Both projects seem to show that it’s taking that long to build the products / large number of SPMs it depends upon. At first glance there’s nothing glaringly obvious that the build is otherwise “hung” on.

Again, I’m perplexed why I’m seeing absolutely zero gains across two completely different projects - same build times. Sure I could now instead spend time trying to perhaps find ways to speed up builds in general but I don’t see why compilation itself did not speed up across the 10 cores vs 20 cores.

I’ll continue hunting but it really feels as though Xcode for some odd reason isn’t utilizing the additional cores for me.

Side note: every single time I upgraded my hardware over the last 10 years, I would see the gains. Especially from the i9 to the M1 Max. Immediate results. However from the M1 Max to the Ultra it looks as though it’s stuck using the same number of cores / threads / build processes somehow and capped at the speed of a single core (times however many it’s actually utilizing on both).

Maybe there are some user defaults Xcode is configured with that are messing things up, given I transferred my data using the migration tool. I could try and delete Xcode entirely, wipe out the user defaults and install again :man_shrugging:

Some other data points:

This seems to then corroborate with my findings - our project is 95% ObjC and 5% Swift. I'm seeing near zero gains - tried various other things.

Well, if 95% of your code base is objective-c I’m not sure why you expect the 5% swift part to make such a big impact (Amdahl's law - Wikipedia).

I expect ObjC code to utilize the additional cores too, not just Swift. My bad this post is in a Swift Forum (:sweat_smile:).

-------

_QUESTIONS:_
[1] Why does the writer of the post on Xcode build times think about deleting Xcode and wiping its user defaults? Answer in one to three sentences.
[2] Answer these questions from the post on Xcode build times:
(a) How many cores does the writer compare?
(b) What share of the project is Objective-C?
(c) Which hardware upgrade gave immediate results?
[3] Write the next part of the post on Xcode build times, starting after its last sentence.

_SOURCE MATERIAL:_
-------

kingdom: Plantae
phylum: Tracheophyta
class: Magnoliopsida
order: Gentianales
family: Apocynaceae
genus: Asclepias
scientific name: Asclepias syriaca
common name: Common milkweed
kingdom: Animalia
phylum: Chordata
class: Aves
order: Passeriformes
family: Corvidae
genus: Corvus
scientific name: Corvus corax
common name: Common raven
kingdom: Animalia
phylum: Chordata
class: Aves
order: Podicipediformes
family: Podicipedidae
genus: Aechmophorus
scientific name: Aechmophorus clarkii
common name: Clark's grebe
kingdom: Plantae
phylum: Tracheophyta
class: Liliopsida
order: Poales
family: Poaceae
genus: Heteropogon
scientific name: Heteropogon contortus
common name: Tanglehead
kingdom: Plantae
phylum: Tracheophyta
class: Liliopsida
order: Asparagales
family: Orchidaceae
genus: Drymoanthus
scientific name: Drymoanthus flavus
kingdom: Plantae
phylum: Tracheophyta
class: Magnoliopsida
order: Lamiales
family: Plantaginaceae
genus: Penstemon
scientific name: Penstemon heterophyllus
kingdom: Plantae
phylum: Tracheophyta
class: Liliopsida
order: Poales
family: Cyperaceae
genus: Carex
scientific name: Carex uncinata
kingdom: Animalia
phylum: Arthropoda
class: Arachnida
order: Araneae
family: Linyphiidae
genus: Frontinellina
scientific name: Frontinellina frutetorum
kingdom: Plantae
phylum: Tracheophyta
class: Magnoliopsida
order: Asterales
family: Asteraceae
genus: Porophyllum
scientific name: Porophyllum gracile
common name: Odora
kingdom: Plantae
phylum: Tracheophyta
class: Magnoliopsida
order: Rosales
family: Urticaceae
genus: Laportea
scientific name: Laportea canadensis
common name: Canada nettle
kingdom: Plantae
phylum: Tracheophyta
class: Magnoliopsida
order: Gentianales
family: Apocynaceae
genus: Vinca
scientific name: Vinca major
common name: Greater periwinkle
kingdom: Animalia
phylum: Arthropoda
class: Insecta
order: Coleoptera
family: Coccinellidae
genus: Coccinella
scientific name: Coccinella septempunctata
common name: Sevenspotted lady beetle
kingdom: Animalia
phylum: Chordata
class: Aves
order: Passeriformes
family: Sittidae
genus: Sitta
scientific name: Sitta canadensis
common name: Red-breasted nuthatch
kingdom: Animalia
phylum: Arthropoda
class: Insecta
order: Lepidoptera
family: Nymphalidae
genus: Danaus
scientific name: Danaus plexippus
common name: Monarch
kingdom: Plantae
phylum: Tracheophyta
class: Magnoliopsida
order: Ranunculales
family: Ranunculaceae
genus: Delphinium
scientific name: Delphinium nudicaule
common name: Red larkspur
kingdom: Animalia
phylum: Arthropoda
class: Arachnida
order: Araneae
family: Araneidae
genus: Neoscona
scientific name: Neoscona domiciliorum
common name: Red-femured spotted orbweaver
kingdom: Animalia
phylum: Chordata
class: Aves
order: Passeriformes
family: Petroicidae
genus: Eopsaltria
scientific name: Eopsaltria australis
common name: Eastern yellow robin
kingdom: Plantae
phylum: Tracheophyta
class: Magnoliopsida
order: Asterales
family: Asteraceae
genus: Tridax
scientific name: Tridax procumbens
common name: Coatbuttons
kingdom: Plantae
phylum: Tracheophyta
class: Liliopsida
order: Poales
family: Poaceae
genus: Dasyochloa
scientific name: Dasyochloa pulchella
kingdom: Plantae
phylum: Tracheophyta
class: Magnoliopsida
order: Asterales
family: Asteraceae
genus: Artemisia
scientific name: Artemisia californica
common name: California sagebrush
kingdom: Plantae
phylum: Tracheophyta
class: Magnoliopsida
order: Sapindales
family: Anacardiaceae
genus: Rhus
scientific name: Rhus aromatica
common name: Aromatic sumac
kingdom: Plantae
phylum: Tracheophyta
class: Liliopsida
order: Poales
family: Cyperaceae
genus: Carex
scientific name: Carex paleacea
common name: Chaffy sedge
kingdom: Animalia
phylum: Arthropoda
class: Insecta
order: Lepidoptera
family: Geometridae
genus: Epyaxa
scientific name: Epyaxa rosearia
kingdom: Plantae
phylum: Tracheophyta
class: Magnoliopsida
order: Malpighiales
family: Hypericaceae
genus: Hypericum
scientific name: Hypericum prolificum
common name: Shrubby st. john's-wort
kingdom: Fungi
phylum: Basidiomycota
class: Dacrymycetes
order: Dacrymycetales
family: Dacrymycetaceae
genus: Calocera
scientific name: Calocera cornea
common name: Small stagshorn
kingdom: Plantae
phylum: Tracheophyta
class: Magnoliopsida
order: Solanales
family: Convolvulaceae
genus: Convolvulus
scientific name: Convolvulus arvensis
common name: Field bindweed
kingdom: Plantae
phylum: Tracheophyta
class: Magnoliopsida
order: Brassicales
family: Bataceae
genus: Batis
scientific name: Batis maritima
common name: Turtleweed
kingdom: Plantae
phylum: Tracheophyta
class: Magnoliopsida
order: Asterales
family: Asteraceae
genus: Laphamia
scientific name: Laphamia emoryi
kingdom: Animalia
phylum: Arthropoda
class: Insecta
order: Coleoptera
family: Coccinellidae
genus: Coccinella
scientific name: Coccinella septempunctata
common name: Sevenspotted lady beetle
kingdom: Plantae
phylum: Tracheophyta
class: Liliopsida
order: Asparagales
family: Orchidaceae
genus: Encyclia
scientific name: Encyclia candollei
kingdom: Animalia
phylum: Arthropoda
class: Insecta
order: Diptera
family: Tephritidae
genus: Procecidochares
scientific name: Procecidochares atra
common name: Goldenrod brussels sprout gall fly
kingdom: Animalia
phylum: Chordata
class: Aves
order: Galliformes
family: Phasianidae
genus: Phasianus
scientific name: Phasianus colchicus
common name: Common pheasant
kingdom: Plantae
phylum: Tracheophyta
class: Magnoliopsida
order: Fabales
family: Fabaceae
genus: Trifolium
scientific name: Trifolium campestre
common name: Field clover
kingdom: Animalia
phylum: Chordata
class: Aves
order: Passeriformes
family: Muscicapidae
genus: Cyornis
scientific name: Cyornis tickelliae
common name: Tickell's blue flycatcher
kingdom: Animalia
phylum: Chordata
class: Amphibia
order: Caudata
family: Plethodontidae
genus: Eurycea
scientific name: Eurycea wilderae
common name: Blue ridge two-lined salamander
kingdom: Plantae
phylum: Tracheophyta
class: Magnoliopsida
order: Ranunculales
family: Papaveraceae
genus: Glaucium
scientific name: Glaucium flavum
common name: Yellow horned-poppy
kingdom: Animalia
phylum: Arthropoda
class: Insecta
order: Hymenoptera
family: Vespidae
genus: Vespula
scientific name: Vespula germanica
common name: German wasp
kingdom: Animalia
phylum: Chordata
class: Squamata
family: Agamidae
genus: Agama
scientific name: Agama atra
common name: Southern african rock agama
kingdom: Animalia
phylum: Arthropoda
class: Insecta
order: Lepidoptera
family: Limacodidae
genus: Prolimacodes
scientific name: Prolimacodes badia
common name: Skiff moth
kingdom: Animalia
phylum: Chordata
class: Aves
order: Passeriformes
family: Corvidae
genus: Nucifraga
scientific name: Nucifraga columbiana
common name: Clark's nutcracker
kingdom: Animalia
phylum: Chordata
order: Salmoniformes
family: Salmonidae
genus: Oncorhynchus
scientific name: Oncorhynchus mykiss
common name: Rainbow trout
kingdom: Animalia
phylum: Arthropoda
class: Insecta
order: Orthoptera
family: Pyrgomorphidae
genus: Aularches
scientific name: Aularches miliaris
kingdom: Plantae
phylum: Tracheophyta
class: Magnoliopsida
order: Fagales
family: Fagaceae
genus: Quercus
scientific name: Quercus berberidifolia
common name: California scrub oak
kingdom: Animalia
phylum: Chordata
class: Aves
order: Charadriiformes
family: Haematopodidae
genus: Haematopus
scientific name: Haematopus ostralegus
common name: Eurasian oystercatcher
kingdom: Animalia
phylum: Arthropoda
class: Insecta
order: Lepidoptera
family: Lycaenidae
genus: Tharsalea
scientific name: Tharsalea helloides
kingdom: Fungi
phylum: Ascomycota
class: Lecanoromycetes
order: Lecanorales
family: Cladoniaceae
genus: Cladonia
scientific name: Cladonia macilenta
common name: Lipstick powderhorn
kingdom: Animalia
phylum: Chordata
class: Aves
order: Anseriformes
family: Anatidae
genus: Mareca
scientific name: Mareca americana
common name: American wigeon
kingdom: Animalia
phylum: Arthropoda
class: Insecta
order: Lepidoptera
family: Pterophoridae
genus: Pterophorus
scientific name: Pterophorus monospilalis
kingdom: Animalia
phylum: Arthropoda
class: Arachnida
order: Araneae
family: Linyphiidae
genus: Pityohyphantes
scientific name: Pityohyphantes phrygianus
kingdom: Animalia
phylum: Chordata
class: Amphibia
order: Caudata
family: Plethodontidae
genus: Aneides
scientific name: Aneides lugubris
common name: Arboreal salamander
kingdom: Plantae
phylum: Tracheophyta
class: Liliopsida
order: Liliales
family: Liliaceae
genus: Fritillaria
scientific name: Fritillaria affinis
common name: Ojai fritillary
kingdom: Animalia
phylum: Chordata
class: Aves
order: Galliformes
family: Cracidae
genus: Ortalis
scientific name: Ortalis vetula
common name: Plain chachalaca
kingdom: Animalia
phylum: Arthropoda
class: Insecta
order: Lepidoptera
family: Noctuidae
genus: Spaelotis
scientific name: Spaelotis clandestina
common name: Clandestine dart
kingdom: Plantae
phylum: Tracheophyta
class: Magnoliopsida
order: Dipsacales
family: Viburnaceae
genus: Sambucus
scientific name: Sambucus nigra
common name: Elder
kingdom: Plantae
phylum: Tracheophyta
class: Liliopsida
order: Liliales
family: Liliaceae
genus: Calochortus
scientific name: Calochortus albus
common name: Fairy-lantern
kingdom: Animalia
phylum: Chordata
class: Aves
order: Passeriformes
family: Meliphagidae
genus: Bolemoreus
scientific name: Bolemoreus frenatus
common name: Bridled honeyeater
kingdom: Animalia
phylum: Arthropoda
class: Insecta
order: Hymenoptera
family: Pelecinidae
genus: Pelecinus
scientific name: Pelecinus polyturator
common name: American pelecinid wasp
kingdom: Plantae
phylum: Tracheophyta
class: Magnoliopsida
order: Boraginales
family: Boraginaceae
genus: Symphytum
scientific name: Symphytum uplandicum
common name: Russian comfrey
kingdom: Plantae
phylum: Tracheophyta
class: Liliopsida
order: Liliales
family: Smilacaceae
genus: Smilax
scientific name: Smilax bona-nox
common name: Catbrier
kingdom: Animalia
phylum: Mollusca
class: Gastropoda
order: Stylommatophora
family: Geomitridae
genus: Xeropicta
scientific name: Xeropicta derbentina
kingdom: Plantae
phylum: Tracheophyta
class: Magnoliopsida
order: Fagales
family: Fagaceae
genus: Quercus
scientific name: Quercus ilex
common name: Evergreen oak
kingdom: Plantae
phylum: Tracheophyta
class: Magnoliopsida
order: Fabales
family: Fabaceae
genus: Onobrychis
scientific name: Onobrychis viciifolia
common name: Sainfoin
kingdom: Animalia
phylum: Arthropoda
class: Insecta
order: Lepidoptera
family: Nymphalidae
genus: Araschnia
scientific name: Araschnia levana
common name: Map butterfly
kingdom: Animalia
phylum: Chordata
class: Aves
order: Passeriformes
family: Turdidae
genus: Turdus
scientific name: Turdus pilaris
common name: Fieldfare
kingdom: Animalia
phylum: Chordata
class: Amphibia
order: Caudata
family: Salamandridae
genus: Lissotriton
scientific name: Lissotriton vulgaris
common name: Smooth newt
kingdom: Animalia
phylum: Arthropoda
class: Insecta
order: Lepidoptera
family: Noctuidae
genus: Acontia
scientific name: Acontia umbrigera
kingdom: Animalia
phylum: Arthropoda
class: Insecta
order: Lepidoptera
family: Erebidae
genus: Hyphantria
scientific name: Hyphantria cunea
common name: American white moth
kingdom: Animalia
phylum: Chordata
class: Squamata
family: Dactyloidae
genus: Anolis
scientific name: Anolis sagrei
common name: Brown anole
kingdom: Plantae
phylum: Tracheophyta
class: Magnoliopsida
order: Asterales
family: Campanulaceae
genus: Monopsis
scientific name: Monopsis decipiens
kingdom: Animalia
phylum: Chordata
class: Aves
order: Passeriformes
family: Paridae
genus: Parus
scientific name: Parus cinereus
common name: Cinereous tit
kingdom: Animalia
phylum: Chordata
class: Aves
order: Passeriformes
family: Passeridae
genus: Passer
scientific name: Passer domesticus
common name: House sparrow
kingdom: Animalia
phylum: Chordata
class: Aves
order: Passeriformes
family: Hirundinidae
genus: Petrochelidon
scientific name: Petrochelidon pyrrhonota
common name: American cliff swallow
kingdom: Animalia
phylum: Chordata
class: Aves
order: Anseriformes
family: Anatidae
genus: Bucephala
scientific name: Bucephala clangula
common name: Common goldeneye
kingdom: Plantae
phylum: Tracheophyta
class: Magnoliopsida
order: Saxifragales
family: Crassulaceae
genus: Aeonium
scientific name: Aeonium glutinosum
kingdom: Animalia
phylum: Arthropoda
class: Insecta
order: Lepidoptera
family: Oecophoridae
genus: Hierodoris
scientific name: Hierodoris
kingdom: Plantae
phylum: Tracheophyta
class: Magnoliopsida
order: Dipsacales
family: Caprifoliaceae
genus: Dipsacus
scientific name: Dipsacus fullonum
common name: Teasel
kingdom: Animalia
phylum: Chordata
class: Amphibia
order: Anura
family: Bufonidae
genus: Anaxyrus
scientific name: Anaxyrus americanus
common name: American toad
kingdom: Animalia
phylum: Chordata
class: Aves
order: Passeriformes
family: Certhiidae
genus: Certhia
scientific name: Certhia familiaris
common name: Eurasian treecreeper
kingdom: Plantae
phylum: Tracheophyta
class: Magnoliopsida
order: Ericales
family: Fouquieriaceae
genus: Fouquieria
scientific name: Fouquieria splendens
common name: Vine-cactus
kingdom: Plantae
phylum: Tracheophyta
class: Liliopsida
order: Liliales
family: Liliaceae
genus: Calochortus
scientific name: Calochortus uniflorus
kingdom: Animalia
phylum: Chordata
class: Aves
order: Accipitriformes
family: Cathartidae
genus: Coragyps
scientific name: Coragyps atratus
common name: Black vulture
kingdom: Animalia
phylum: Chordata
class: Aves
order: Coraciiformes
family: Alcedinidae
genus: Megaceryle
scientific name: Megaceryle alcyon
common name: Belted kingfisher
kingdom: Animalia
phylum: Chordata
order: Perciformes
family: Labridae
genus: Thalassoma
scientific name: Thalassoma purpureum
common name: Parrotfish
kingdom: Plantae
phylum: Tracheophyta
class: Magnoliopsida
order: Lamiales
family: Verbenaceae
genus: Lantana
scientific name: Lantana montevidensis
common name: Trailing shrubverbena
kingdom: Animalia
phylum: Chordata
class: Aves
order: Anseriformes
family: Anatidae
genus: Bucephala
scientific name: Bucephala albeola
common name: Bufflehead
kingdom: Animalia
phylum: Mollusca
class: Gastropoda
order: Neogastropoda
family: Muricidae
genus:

-------

_RESPONSES FOR EACH TASK:_
[1] The writer moved their data to the new machine with the migration tool. They suspect that some user defaults carried over in that move may be set in a way that keeps Xcode from using the extra cores.

[2]
(a) 10 cores against 20 cores.
(b) 95%.
(c) The upgrade from the i9 to the M1 Max.

[3]
Sorry - I should add that although the 5% of Swift is part of the main app, the majority of SPMs we use (15+) are 95% Swift. I don't see much gains there too. Again, I should have seen some difference, but the build times remain the same.

Try to play with:
defaults write PBXNumberOfParallelBuildSubtasks 20
defaults write IDEBuildOperationMaxNumberOfConcurrentCompileTasks sysctl -n hw.ncpu

May be current defaults limit the number of cores that can be used.

Sadly this does not help.

If you look at process monitor cpu history, how many cores are saturated during the build on the respective machines?

Most of the times (for most operations, such as checking out git repos, SPMs etc) Xcode seems to only by utilizing the 4 efficiency cores. The 16 performance cores are doing nothing.

When I perform a xcodebuild archive, I see all 20 cores fire up (Activity Panel > CPU History) so it looks like they're being utilized - they come and go though, in between I only see the efficiency cores kick in. What is bothering me is that I'm seeing no improvements in overall compilation time.

I've spent a day trying to optimize build times but have gotten nowhere. I'm going to stop now, assuming this will improve with future xcode updates ¯\(ツ)

Here's what I see (taken in the middle of an archive)

This is an interesting graph. You can see all cores being utilized - this is when Xcode was indexing in the background (nothing being built actively). Once it finished indexing, I started the build and saw core utilization drop across all performance cores (near the middle of the graph). Only the efficiency cores plus a few performance cores are seen being utilized (I've noticed that for most things in Xcode, only the 4 efficiency cores are utilized. I would have thought for a desktop mac with unlimited power draw, it would prefer using the performance cores.)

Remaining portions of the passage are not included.